Provided passage:
────────────────────

He wound up confronting the author of the e-mail directly. “I said, ‘From now on, every e-mail you send this reporter will be on the record, and you will be speaking on behalf of the president of the United States.’ That shut it down.”

Neil Munro, White House correspondent for the conservative Daily Caller, says that after he interrupted Obama during a June 2012 press conference on immigration – inadvertently, Munro insists – he felt the wrath of the administration. “The White House called and bitched us out vigorously,” he says. “I haven’t been called on since shortly after Osama bin Laden was killed.”

“I’ve seen reporters get abused – but it’s the job of the press to push back hard,” says Ron Fournier, a White House correspondent under Bill Clinton and George W. Bush. “The people you’re covering don’t feel like they should be challenged, and they have immense resources at their disposal to beat back.”

CBN’s Brody, who covered Obama during the 2008 campaign and was granted four one-on-ones, has emotional whiplash from his treatment by top aides. On the one hand, he’s sympathetic: “I think they believe in a rabid defense of this president, who has had so many critics, at all costs,” he says. On the other, they are often bullies and a favored tactic is to make a journalist feel dumb, unsophisticated, unworthy of the job or the briefing room or the returned call.

“The way they treated Woodward,” says Munro, “is the way they treat other reporters.”

One correspondent says that when he inquired about a staging choice for the president’s speech, he was steamrolled. “There was one specific White House aide calling me up, yelling and screaming,” he says. “It was condescending and abrasive: ‘Why is this a story? Why are you doing this? This is of no consequence. You’re making a mountain out of a molehill.’”

This went on for two days. “All I wanted,” says the reporter, “was an answer to a question. It’s not like I was looking to do a 12-page exposé to take down an aide. It was unnecessary vociferousness.” He eventually got his statement.

Another White House correspondent says that last week’s blowup over pool reporters’ access to the president’s golf game with Tiger Woods – which was none – is indicative of a larger problem. “Today’s a perfect example,” he says. “Jack Lew is sworn in” – as US Treasury secretary, on Thursday – “and they didn’t even allow a photographer in there. A reporter asked [press secretary] Jay Carney why, and his answer was, ‘It’s a family ceremony.’ No! This is a high-ranking government official whose salary is paid for by taxpayers. No.”

“This administration has tools to reach people on their own,” CBS White House correspondent Bill Plante said this week. “They don’t need us as much. And to the extent that they’re able to do that, they’re undercutting the First Amendment, which guarantees a free press through many voices. If they put out their own material, it’s state-run media.”

Meanwhile, the increasingly obsequious Steve Kroft at “60 Minutes” has had more access to the president than any other reporter, and his last sitdown – with Obama and outgoing Secretary of State Hillary Clinton – was less a scrupulous exit interview than an infomercial for Hillary 2016. Kroft kicked off things by making it clear he had been summoned: “This is not an interview I ever expected to be doing,” Kroft said. “But I understand, Mr. President, this was your idea. Why did you want to do this together, a joint interview?”

────────────────────

(Stored data entries)
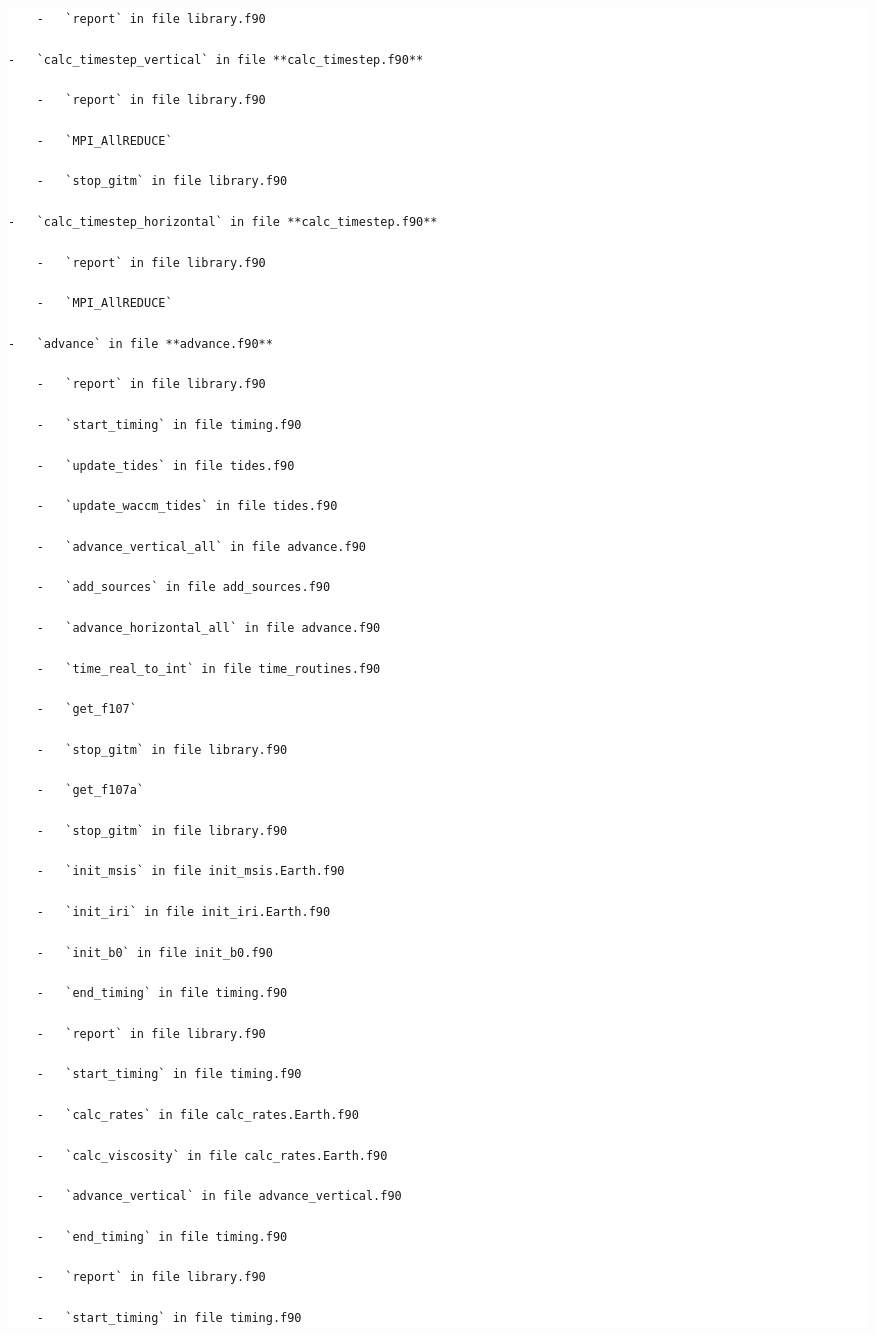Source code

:         -   `report` in file library.f90

    -   `calc_timestep_vertical` in file **calc_timestep.f90**

        -   `report` in file library.f90

        -   `MPI_AllREDUCE`

        -   `stop_gitm` in file library.f90

    -   `calc_timestep_horizontal` in file **calc_timestep.f90**

        -   `report` in file library.f90

        -   `MPI_AllREDUCE`

    -   `advance` in file **advance.f90**

        -   `report` in file library.f90

        -   `start_timing` in file timing.f90

        -   `update_tides` in file tides.f90

        -   `update_waccm_tides` in file tides.f90

        -   `advance_vertical_all` in file advance.f90

        -   `add_sources` in file add_sources.f90

        -   `advance_horizontal_all` in file advance.f90

        -   `time_real_to_int` in file time_routines.f90

        -   `get_f107`

        -   `stop_gitm` in file library.f90

        -   `get_f107a`

        -   `stop_gitm` in file library.f90

        -   `init_msis` in file init_msis.Earth.f90

        -   `init_iri` in file init_iri.Earth.f90

        -   `init_b0` in file init_b0.f90

        -   `end_timing` in file timing.f90

        -   `report` in file library.f90

        -   `start_timing` in file timing.f90

        -   `calc_rates` in file calc_rates.Earth.f90

        -   `calc_viscosity` in file calc_rates.Earth.f90

        -   `advance_vertical` in file advance_vertical.f90

        -   `end_timing` in file timing.f90

        -   `report` in file library.f90

        -   `start_timing` in file timing.f90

────────────────────

Exercise requirements:
(a) In the passage on the White House and the press, why does the correspondent reject Jay Carney's explanation for keeping photographers out of Jack Lew's swearing-in? Answer in one to three sentences.
(b) Carry the passage on the White House and the press forward from its last sentence.

Task answers:
(a) Carney called it "a family ceremony," but the correspondent says Lew is a high-ranking government official whose salary is paid for by taxpayers. To him, that makes the swearing-in a public event and not a private family one.

(b)
“These are the two most influential foreign-policy officials in the United States,” wrote The Atlantic’s Conor Friedersdorf. “In the last four years, they’ve presided over hugely consequential policies all over the planet, much of it cloaked in secrecy.” He went on to excoriate Kroft’s soft-balling as “an embarrassing failure.”

None of the White House correspondents who spoke to The Post are hopeful that things will improve. “What’s our recourse?” says one. “How do you force them?”

“The reporters I’ve spoken to who have covered multiple administrations have said this is tighter, more restricted than other administrations,” Munro says. “They don’t like it. They don’t have the power to change it.”

For these reasons especially, Fournier is nostalgic for the days of covering Bill Clinton. “Every five or six days, he’d do a public event, and we’d go and yell questions and occasionally, he would answer,” Fournier says. “He had to be accountable to an a–hole like me. That’s healthy for democracy.”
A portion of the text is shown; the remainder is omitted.